Szczeeniak przeszedł operację w Czechach, teraz przebywa w specjalistycznej placówce rehabilitacyjnej.
Po upublicznieniu przez policję wizerunku Bartosza Donarskiego komunikaty o poszukiwaniach mężczyzny zalały media społecznościowe. A pod nimi zaroiło się od komentarzy. Często niecenzuralnych czy wprost grożących poszukiwanemu.
W sobotę pojawiła się informacja, że Bartosz Donarski przebywa w Szkocji. - Szukacie Państwo listem gończym tego typa. Pobił szczeniaka i doprowadził go do paraliżu. Internauci go namierzyli - jest w Szkocji. Oto jego miejsce pracy. Co dalej z tym Państwo zrobią? – pytała na Twitterze Agnieszka Gozdyra, dziennikarka Polsat News.
Policja odpisała jej, że dziękuje za przekazane informacji.
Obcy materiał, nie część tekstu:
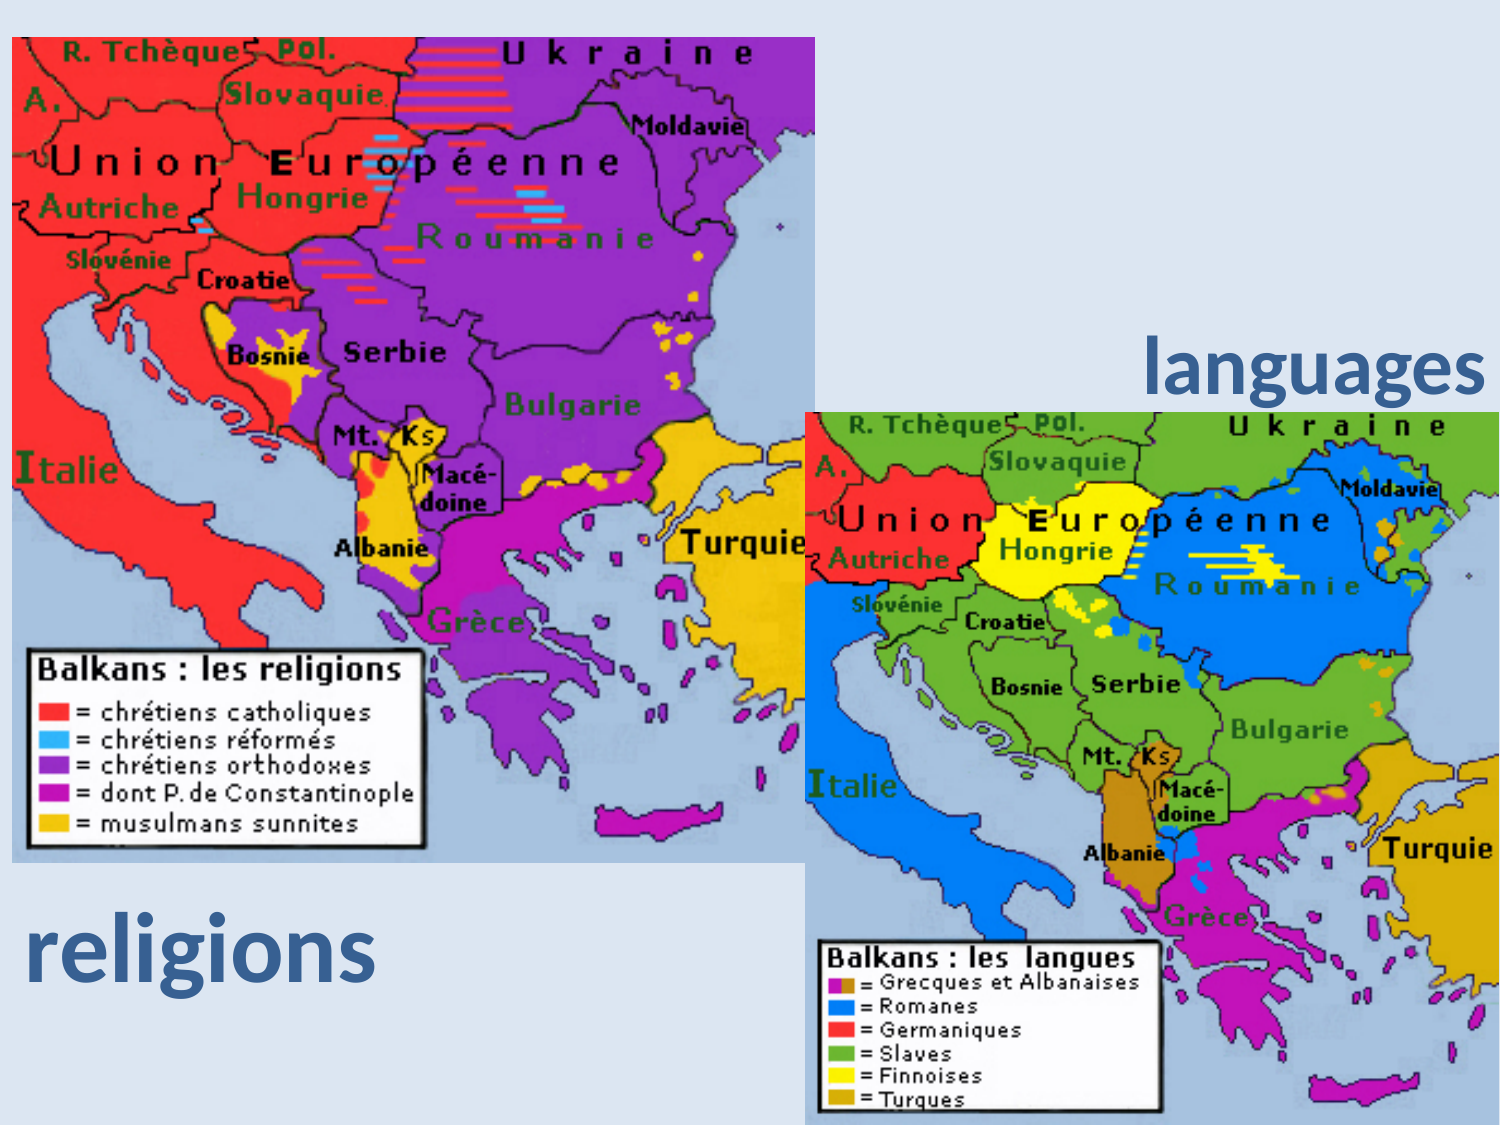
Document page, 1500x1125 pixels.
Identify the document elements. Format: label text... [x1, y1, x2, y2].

Zapewniła, że już działa. - Współpraca społeczeństwa z policją w takich choćby sprawach, to ani donosicielstwo, ani wyręczanie policji - tak właśnie powinniśmy się wspierać – napisała policja na swoim profilu na Twitterze.
Jeden z internautów napisał nawet do szkockiego pracodawcy poszukiwanego mężczyzny. Ale okazało się, że on już tam nie pracuje.
Wszystko wskazuje na to, że mógł wyjechać ze Szkocji. - Najnowsze info na temat Bartosza Donarskiego, który pobił i okaleczył psie dziecko Fijo. Jak pisze mi p. Patrycja, która prowadzi na FB profil Pomoc dla Fijo, Donarski jednak nie jest w Szkocji. Tam też miał konflikt z prawem. Podobno wrócił do Polski. Szukamy go nadal- napisała wieczorem Agnieszka Gozdyra.